Tolley, interim director for the Pennyrile District Health Department in west Kentucky, gave stern recommendations to school district superintendents, elected officials and hospital staff, during a regional meeting Thursday.
For example, nursing homes should limit visitors, hospitals should review plans in handling a spike of patients, and school districts should prepare for the governor to close schools. Later that day, Kentucky’s governor requested schools do just that.
But with a crisis like coronavirus, he’s strapped for resources and manpower. His public health department, covering several counties, is working with half the staff he had in 2012.
Three out of his five county health centers in west Kentucky had to close one day out of the week to maintain services. And a report last year showed his department within 12 months of financial insolvency due to poor state funding and the state’s pension troubles.
He’s had to cut back even more on services his department provides to divert toward addressing the coronavirus. And millions of dollars of emergency federal funding could come months too late to help.
“When these events come up and we don’t have the staffing that we need, it shows the importance of having some reserve,” Tolley said. “They can send the money out, but it takes years to get a public health nurse fully trained.”
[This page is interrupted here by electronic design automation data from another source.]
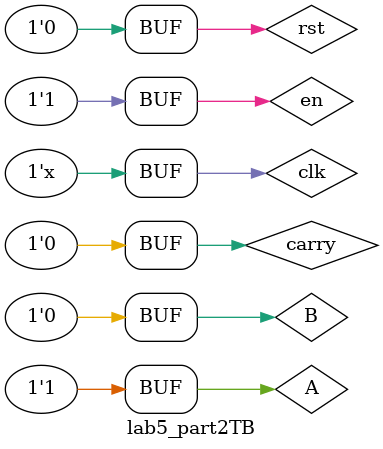
<source format=v>
`timescale 1ns/100 ps

module lab5_part2TB;
	reg A = 0, B = 0, carry = 0, clk = 0, rst = 0, en = 0;
	wire S, cout;

	initial
	  begin

	//0ns
	rst = 1;	A = 1;	B = 1;	en = 1;

	#10	//10ns
	rst = 0;	A = 0;	B = 1;	en = 1;
	
	#10	//20ns
	rst = 0;	A = 1;	B = 0;	en = 1;

	#10	//30ns
	rst = 0;	A = 0;	B = 0;	en = 1;

	#10	//40ns
	rst = 0;	A = 1;	B = 1;	en = 1;

	#10	//50ns
	rst = 0;	A = 1;	B = 1;	en = 1;
	
	#10 //60ns
	rst = 1;	A = 0;	B = 0;	en = 1;

	#10	//70ns
	rst = 0;	A = 0;	B = 1;	en = 1;
	
	#10	//80ns
	rst = 0;	A = 1;	B = 0;	en = 1;
	end


  always
      begin
      clk = #5 ~clk;
      end

    Mealy uut (.A(A),.B(B),.carry(cout),.en(en),.rst(rst),.clk(clk),.S(S),.cout(cout)); 

endmodule
</source>
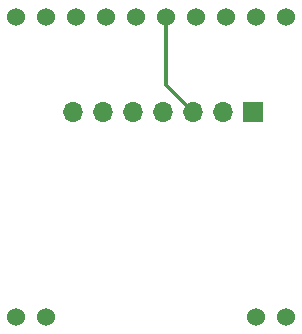
<source format=gbr>
G04 #@! TF.FileFunction,Copper,L2,Bot,Signal*
%FSLAX46Y46*%
G04 Gerber Fmt 4.6, Leading zero omitted, Abs format (unit mm)*
G04 Created by KiCad (PCBNEW 4.0.7) date 10/30/17 19:48:02*
%MOMM*%
%LPD*%
G01*
G04 APERTURE LIST*
%ADD10C,0.076200*%
%ADD11R,1.700000X1.700000*%
%ADD12O,1.700000X1.700000*%
%ADD13C,1.524000*%
%ADD14C,0.304800*%
G04 APERTURE END LIST*
D10*
D11*
X160000000Y-99000000D03*
D12*
X157460000Y-99000000D03*
X154920000Y-99000000D03*
X152380000Y-99000000D03*
X149840000Y-99000000D03*
X147300000Y-99000000D03*
X144760000Y-99000000D03*
D13*
X139970000Y-116400000D03*
X162830000Y-91000000D03*
X160290000Y-91000000D03*
X157750000Y-91000000D03*
X155210000Y-91000000D03*
X152670000Y-91000000D03*
X150130000Y-91000000D03*
X147590000Y-91000000D03*
X145050000Y-91000000D03*
X142510000Y-91000000D03*
X139970000Y-91000000D03*
X142510000Y-116400000D03*
X160290000Y-116400000D03*
X162830000Y-116400000D03*
D14*
X152670000Y-91000000D02*
X152670000Y-96750000D01*
X152670000Y-96750000D02*
X154920000Y-99000000D01*
M02*

</source>
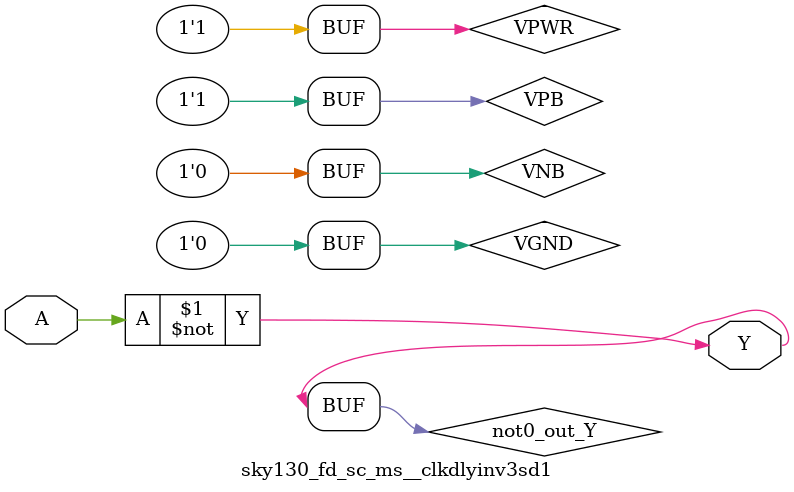
<source format=v>
/*
 * Copyright 2020 The SkyWater PDK Authors
 *
 * Licensed under the Apache License, Version 2.0 (the "License");
 * you may not use this file except in compliance with the License.
 * You may obtain a copy of the License at
 *
 *     https://www.apache.org/licenses/LICENSE-2.0
 *
 * Unless required by applicable law or agreed to in writing, software
 * distributed under the License is distributed on an "AS IS" BASIS,
 * WITHOUT WARRANTIES OR CONDITIONS OF ANY KIND, either express or implied.
 * See the License for the specific language governing permissions and
 * limitations under the License.
 *
 * SPDX-License-Identifier: Apache-2.0
*/


`ifndef SKY130_FD_SC_MS__CLKDLYINV3SD1_BEHAVIORAL_V
`define SKY130_FD_SC_MS__CLKDLYINV3SD1_BEHAVIORAL_V

/**
 * clkdlyinv3sd1: Clock Delay Inverter 3-stage 0.15um length inner
 *                stage gate.
 *
 * Verilog simulation functional model.
 */

`timescale 1ns / 1ps
`default_nettype none

`celldefine
module sky130_fd_sc_ms__clkdlyinv3sd1 (
    Y,
    A
);

    // Module ports
    output Y;
    input  A;

    // Module supplies
    supply1 VPWR;
    supply0 VGND;
    supply1 VPB ;
    supply0 VNB ;

    // Local signals
    wire not0_out_Y;

    //  Name  Output      Other arguments
    not not0 (not0_out_Y, A              );
    buf buf0 (Y         , not0_out_Y     );

endmodule
`endcelldefine

`default_nettype wire
`endif  // SKY130_FD_SC_MS__CLKDLYINV3SD1_BEHAVIORAL_V
</source>
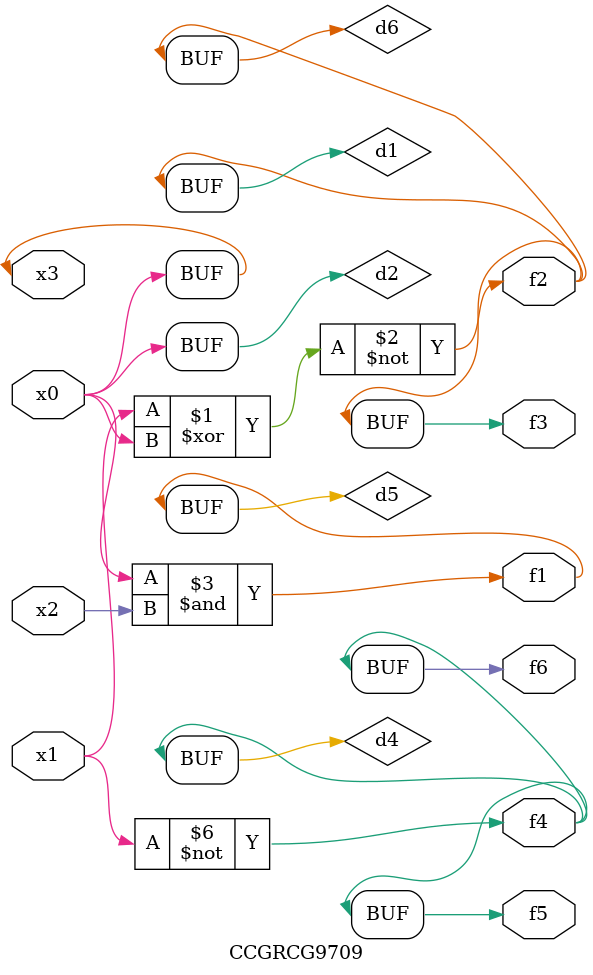
<source format=v>
module CCGRCG9709(
	input x0, x1, x2, x3,
	output f1, f2, f3, f4, f5, f6
);

	wire d1, d2, d3, d4, d5, d6;

	xnor (d1, x1, x3);
	buf (d2, x0, x3);
	nand (d3, x0, x2);
	not (d4, x1);
	nand (d5, d3);
	or (d6, d1);
	assign f1 = d5;
	assign f2 = d6;
	assign f3 = d6;
	assign f4 = d4;
	assign f5 = d4;
	assign f6 = d4;
endmodule

</source>
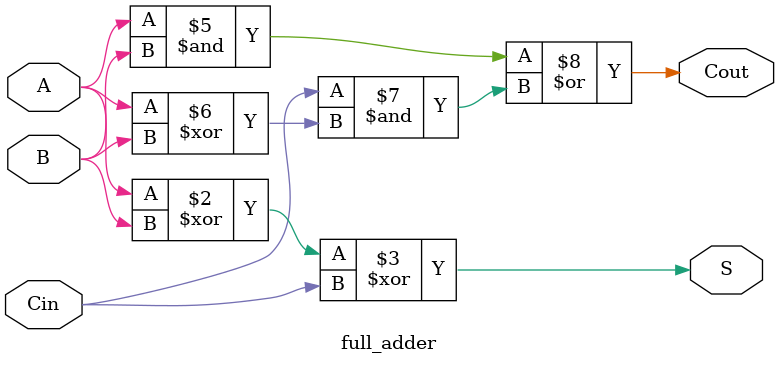
<source format=v>
module full_adder( 
	input wire A, B, Cin,
	output reg S, Cout);

always @ *
 S = (A ^ B) ^ Cin;

always @ *
Cout = (A & B) | (Cin & (A ^ B));
	
	
endmodule

</source>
Other rural public health departments in the Ohio Valley face similar challenges. Georgia Heise is the director of the Three Rivers District Health Department in Owenton, Kentucky, and serves on the executive board for the National Association of County and City Health Officials.
“They wait until we’re in the midst of a crisis, and then we throw money at stuff and do very drastic measures,” Heise said. “Public health needs to be an infrastructure-type thing.”
She said many rural health departments often have to save and stretch influxes of funding and resources they receive from addressing past health crises, like the Zika virus, to plan for future situations like the coronavirus. But it’s not a sustainable strategy, leaving her staff overworked.
“In this particular emergency, if we can’t use it in this one, we’ll use it in the next one. But that’s not how that should go,” Heise said. “Let’s fund things for what they actually are and what they actually cost.”